In the 1960s, as the British economy stagnated and youth movements raged against the establishment, the royal family started to worry. How long could a largely ornamental monarchy keep justifying its tax-supported existence to so many broke, disaffected subjects? Queen Elizabeth II dodged these questions, in part, by granting a BBC crew limited access to her family in an effort to make the House of Windsor relatable. But when Royal Family aired, in June 1969, the Queen found its “Royals, they’re just like us!” tone humiliating. It hasn’t been screened in full since the ’70s.
That debacle is recounted in Season 3 of Netflix’s The Crown—a drama that similarly seeks common ground between regular proles and the notoriously aloof Elizabeth. As was always the plan, new episodes swap out an original cast led by Claire Foy for an older cohort built around The Favourite Oscar winner and British TV ubiquity Olivia Colman. In terms of performances, The Crown 2.0, which arrives on Nov. 17, marks an improvement over its fine predecessor. The versatile Colman makes a more complex Elizabeth, one who isn’t brittle so much as ill at ease in her own exalted skin. While Matt Smith’s Prince Philip felt a bit like stunt casting, Tobias Menzies disappears into the role. Helena Bonham Carter as Princess Margaret is just as fun as you’d hope, though Matthew Goode’s roguish Lord Snowdon will be missed.
It helps that by placing new actors in a centuries-old, frozen-in-time palace, creator Peter Morgan underlines how difficult it must be for humans who age and evolve to occupy such rigid, dated roles. This has been The Crown’s main theme since Season 1, yet watching different bodies persist through new Prime Ministers, PR nightmares and photo ops deepens the emotional impact.

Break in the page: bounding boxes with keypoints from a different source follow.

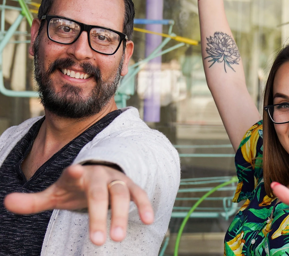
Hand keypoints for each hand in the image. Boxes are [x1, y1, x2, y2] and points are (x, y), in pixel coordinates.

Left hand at [4, 164, 153, 245]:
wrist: (98, 172)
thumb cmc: (74, 187)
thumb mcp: (54, 193)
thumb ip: (33, 201)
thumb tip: (7, 203)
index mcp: (77, 175)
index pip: (74, 174)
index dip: (74, 173)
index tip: (74, 171)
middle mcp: (99, 174)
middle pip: (100, 194)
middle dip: (99, 217)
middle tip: (98, 242)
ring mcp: (116, 179)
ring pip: (121, 195)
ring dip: (122, 216)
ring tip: (118, 238)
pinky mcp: (130, 185)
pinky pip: (139, 194)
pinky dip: (144, 205)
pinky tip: (149, 220)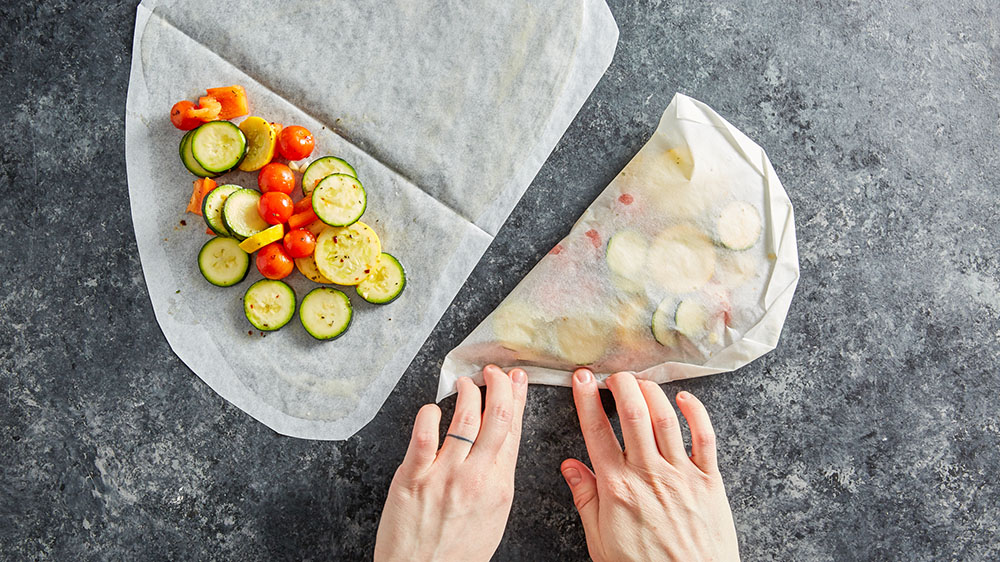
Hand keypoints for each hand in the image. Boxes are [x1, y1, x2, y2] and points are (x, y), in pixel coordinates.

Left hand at [374, 365, 527, 561]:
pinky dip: (429, 415)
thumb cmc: (456, 553)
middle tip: (491, 372)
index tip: (515, 380)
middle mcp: (475, 478)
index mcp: (499, 488)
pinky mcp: (412, 478)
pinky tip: (432, 408)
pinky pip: (423, 436)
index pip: (513, 431)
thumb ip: (497, 479)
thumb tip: (501, 444)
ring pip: (463, 419)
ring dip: (466, 393)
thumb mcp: (492, 517)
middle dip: (496, 385)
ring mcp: (443, 476)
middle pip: (496, 417)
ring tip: (464, 384)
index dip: (515, 399)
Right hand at [561, 369, 739, 561]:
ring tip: (639, 381)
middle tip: (613, 375)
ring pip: (664, 417)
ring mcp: (681, 474)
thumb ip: (585, 500)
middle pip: (632, 413)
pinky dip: (695, 411)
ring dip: (650, 391)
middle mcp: (648, 473)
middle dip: (620, 384)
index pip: (596, 431)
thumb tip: (570, 467)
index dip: (586, 399)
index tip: (582, 379)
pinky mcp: (709, 480)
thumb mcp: (601, 541)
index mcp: (617, 487)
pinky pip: (705, 436)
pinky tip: (683, 398)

Sadly the story itself is getting old. The same aura of mystery that Elizabeth defends in the documentary episode also limits the mostly reverent Morgan’s insight into his characters, to the extent that their conflicts get repetitive. Elizabeth and Margaret keep resenting each other, as when the princess charms LBJ with dirty limericks. The moon landing makes the perennially restless Philip long for one more adventure, while Charles (Josh O’Connor) is sent off to another remote school—this one in Wales—for political reasons. Morgan made his point, way back in Season 1, that it isn’t easy being royal. But like Elizabeth, he avoids asking whether such rarefied problems are worth the price so many pay.